Shared packet pool between IP, HTTP Server and NetX BSD Support configuration:
  • In reply to ChrisS:

    By the way, I'm also seeing this issue in my bootloader, which only serves a very simple one request page for uploading a new firmware, but I will need to refresh a few more times in a row, so it seems to be somewhat related to webpage complexity or number of requests made.
  • In reply to ChrisS:

    Hello,

    attached are four wireshark dumps, two with Firefox, two with Chrome. 

    bootloader_success_chrome.pcapng and bootloader_success_firefox.pcapng show the loading of the bootloader page once which works as expected.

    In bootloader_refresh_problems_firefox.pcapng I repeatedly refresh the page by holding F5 until I get packet retransmissions. After waiting some time the webserver works again as expected. In bootloader_success_chrome.pcapng I tried to do the same, but was not able to provoke this behaviour. However, I noticed that with Chrome I need to press the button again while in Firefox I can hold it down to continously refresh, so maybe the frequency was too low here. I also see this behaviour with my more complex web page in my firmware, so I don't really think that this is the reason.

    traces.zip

  • In reply to ChrisS:

    This sounds very much like packet pool starvation. If so, he has checked everything but hte 'right' places. He needs to check for packet pool statistics (nx_packet_pool_info) and adjust his TCP settings (reduce the transmit queue length). Ideally he should have a separate packet pool for his HTTP server (only used to transmit packets). That way, if that packet pool is depleted, NetX can still in theory receive packets. If it cannot even receive packets, such as ACKs from the browser which would free up packets sitting on the transmit queue waiting to be ACKed or retransmitted, then the system gets stuck.

    Warren Miller and I just wrote an App Note for packet pool (and TCP) management. I will look for the link. If packet pool starvation is the problem, there are several useful suggestions for diagnosing it and mitigating it.

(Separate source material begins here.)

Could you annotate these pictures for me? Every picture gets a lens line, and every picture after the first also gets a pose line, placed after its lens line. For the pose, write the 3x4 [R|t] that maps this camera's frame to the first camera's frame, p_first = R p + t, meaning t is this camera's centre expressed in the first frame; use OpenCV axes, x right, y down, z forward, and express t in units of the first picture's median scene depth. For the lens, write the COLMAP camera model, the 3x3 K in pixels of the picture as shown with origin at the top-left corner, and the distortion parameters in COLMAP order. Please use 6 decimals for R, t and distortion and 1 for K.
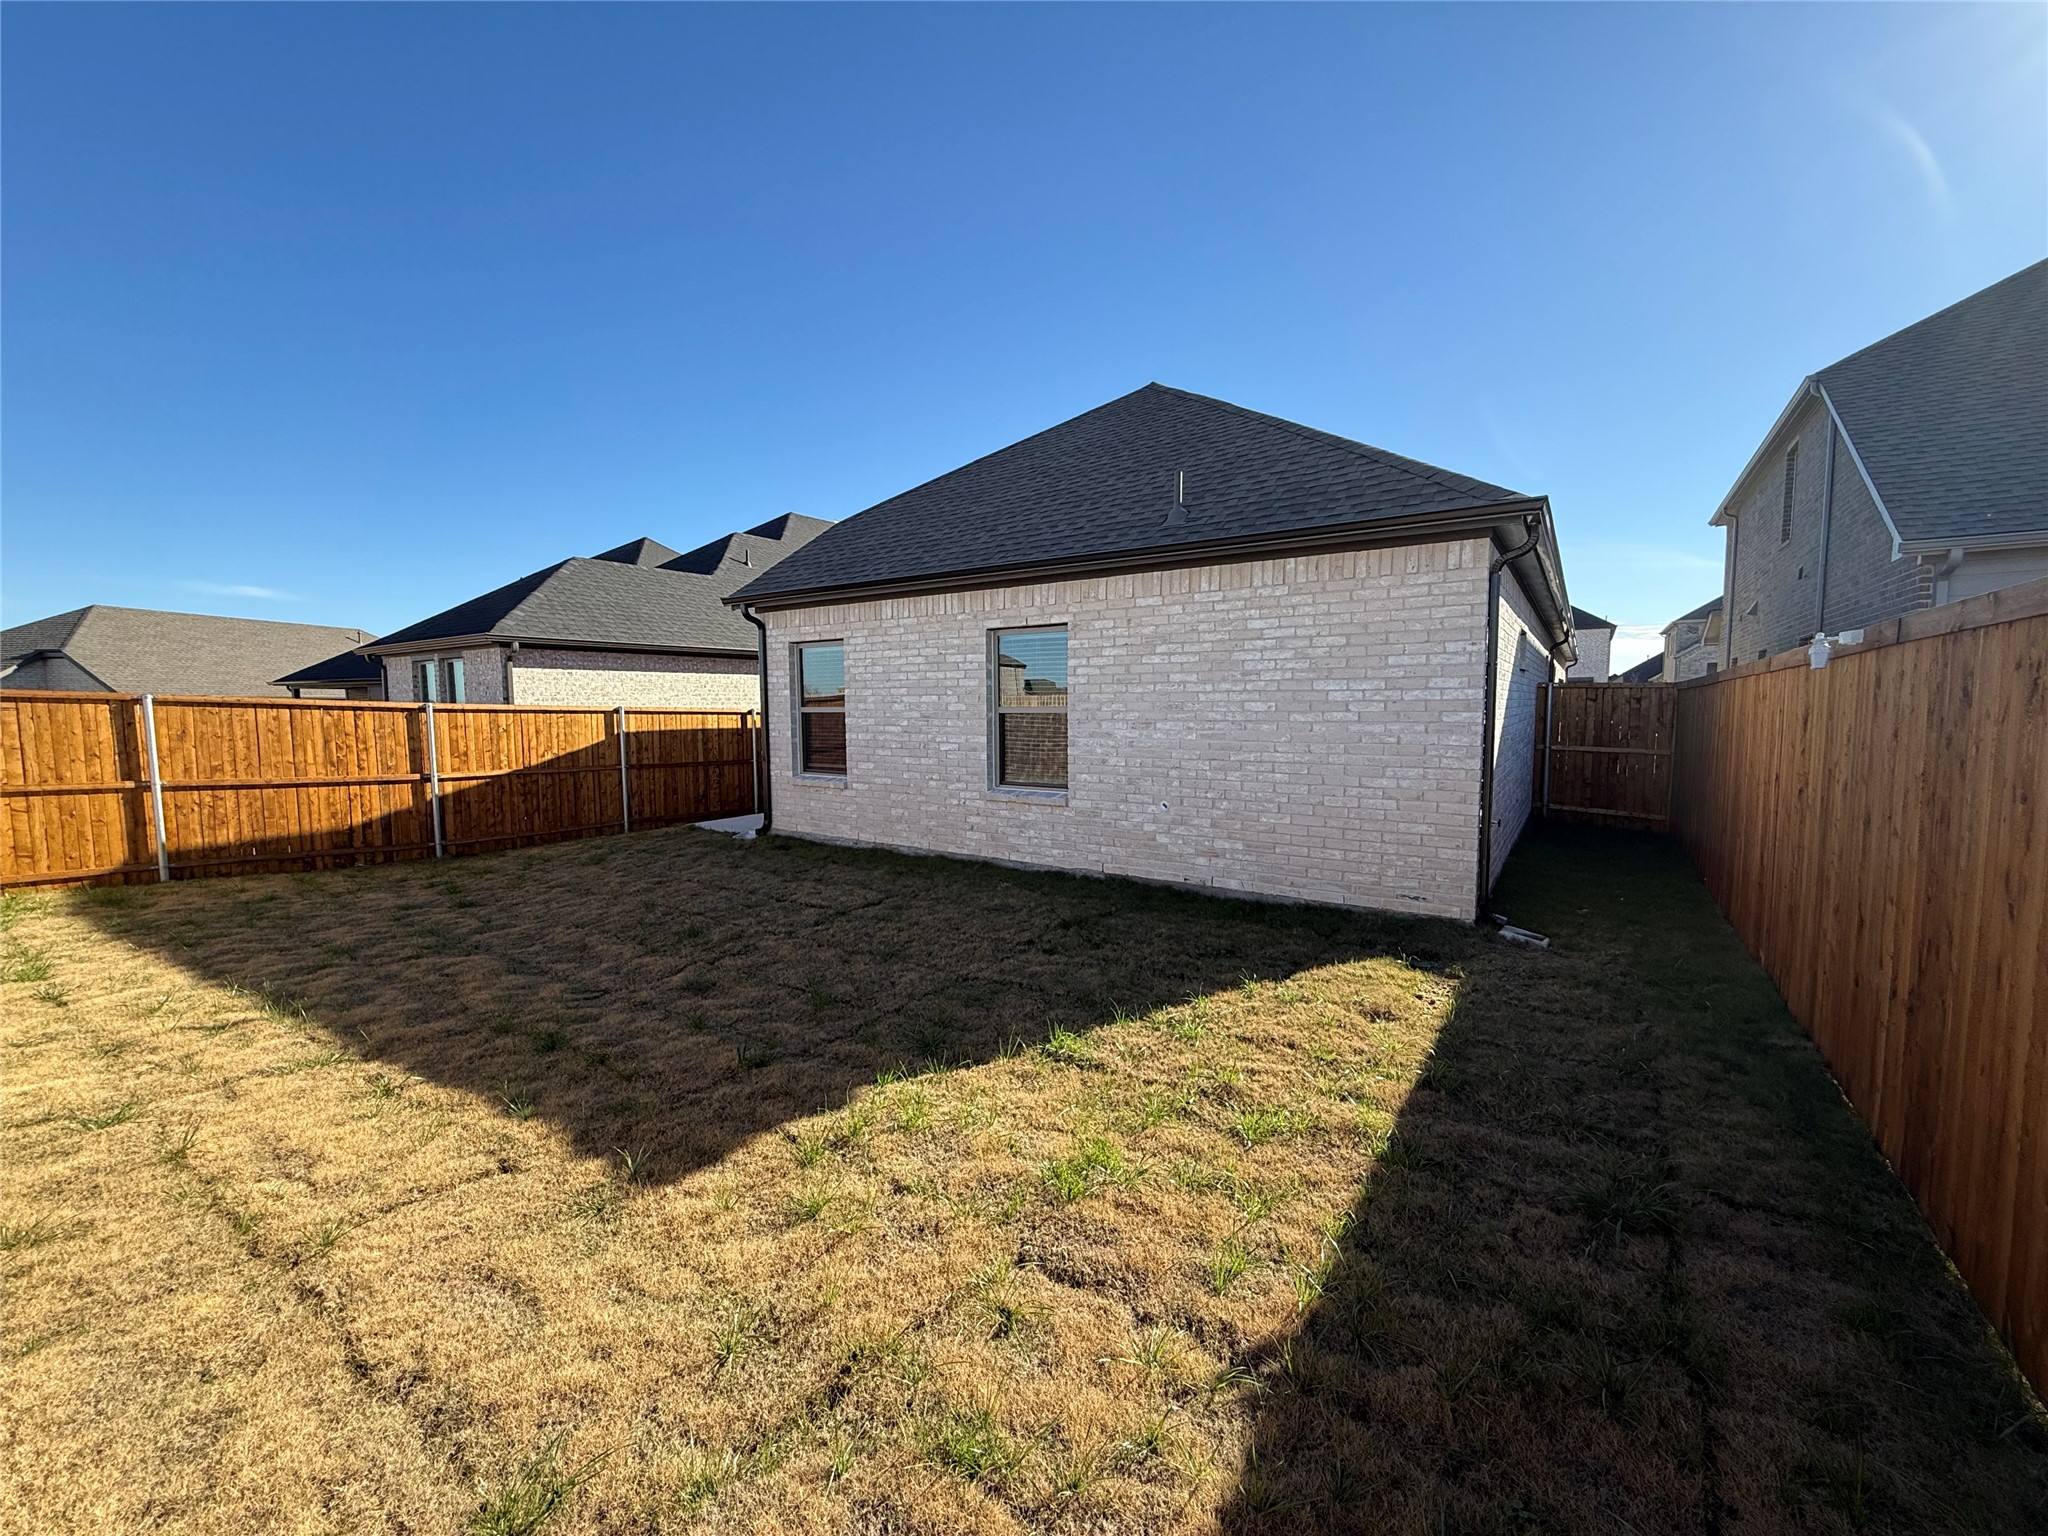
lens RADIAL K [[802.2, 0, 1020.1], [0, 802.2, 763.8], [0, 0, 1]] dist [-0.003005, 0.000714]
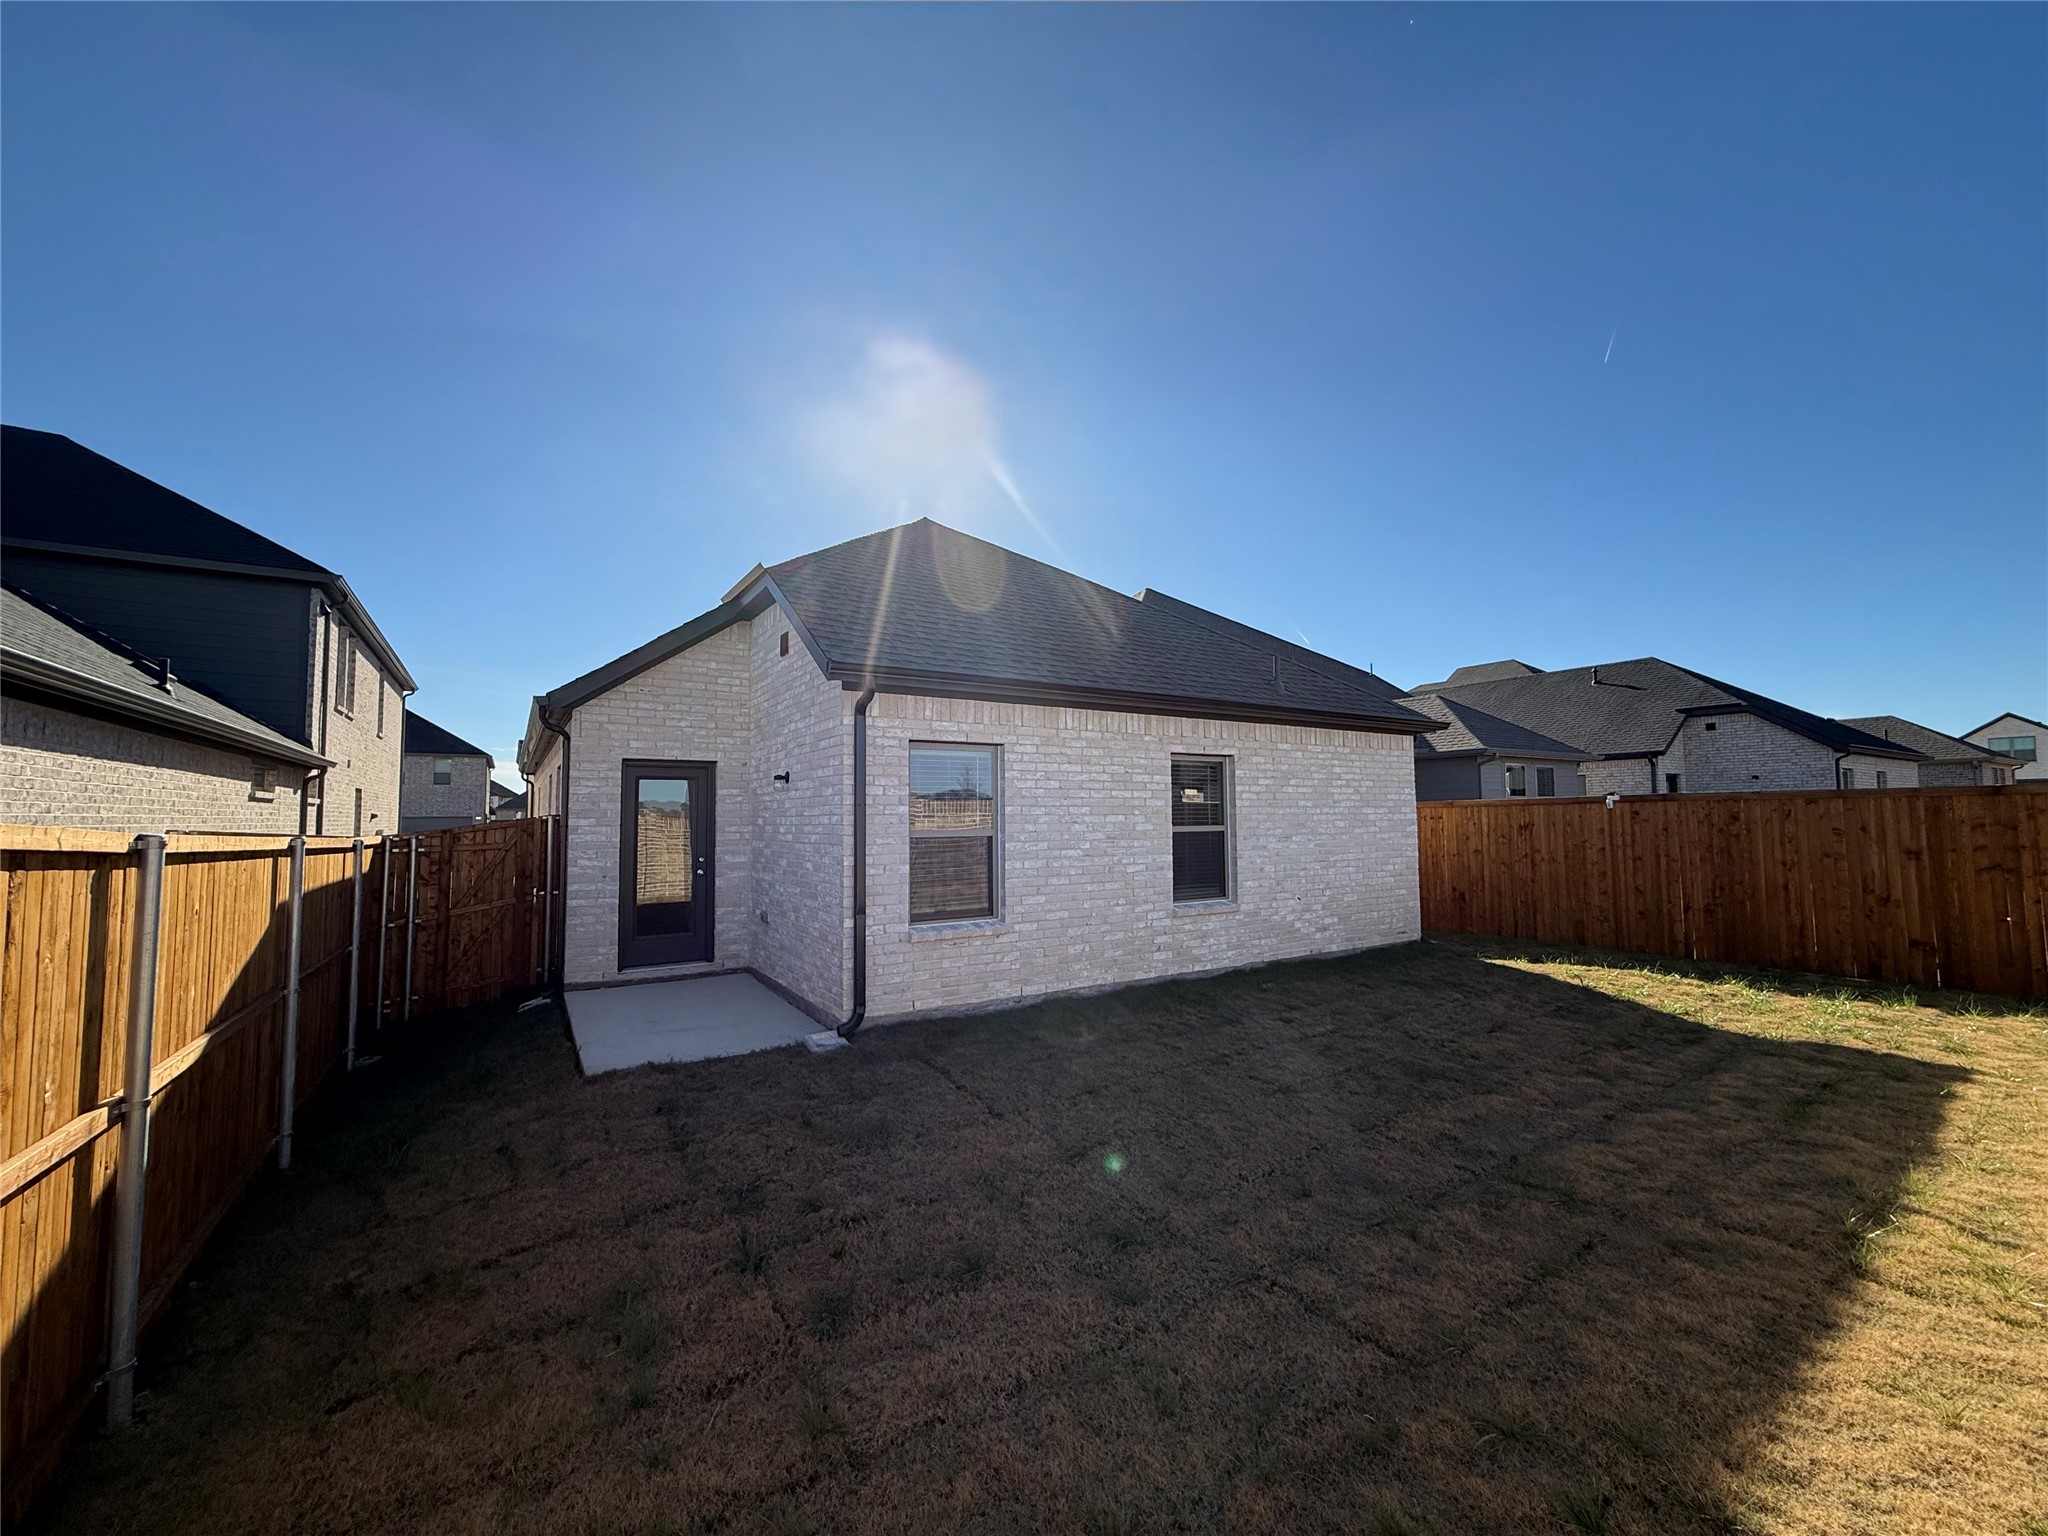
lens RADIAL K [[802.2, 0, 1012.3], [0, 802.2, 773.3], [0, 0, 1]] dist [-0.003005, 0.000714]
pose [[0.408382, 0.056524, 0.911059, -1.074779], [0.078323, 0.992230, -0.096669, -0.054818], [-0.909445, 0.110835, 0.400782, 0.760462]]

    I think the reason Linux does not jam up the server is that by sending RSTs, that kills the connection which frees packets trapped on the transmit queue.

    Thanks,
    Janet

  • In reply to Janet Christiansen:

    Chris, never mind I just downloaded the trace file.
  • In reply to Janet Christiansen:

    Here is the Knowledge Base article referenced:
    en-support.renesas.com/.../18188850

    Warren
  • In reply to WarrenM:

    Thanks Warren. Chris, please send this link to your customer. I think it will be very helpful to them. If not, I would want to look at his project to see what might be causing the problem.

    Janet
  • In reply to Janet Christiansen:

    I now use a separate pool for the HTTP server again.
    My observations so far:
    When I limit the "Maximum number of connections in queue" to values below "Maximum number of queued transmit packets (units)" and HTTP server packet pool size the problem where the server becomes completely unresponsive for some time after holding down F5 can be fixed but the performance of the server degrades. In particular, I tried values of "Maximum number of connections in queue" = 2 and both "Maximum number of queued transmit packets (units)" and HTTP server packet pool size = 20 right now. When I do the opposite the communication breaks down for obvious reasons. I've tried various combinations of these values between 5 and 20 right now and only the attempt with "Maximum number of connections in queue" = 2 completely prevented the problem from happening, although I was able to reduce the time where the server wouldn't respond. I guess I'll have to try some more to find an optimum here.

    I initially thought that the reason why this only happens on Firefox might be because it doesn't appear to respect the caching header I transmit ("Cache-Control: public, max-age=31536000") when pressing F5 while Chrome does. Firefox only uses its cache when clicking in the URL bar and pressing return. This results in less packets being transmitted which prevents this issue.

    However, even when I disable the cache in Chrome I cannot recreate this behaviour, so it must relate to how the browsers handle their connections when refreshing.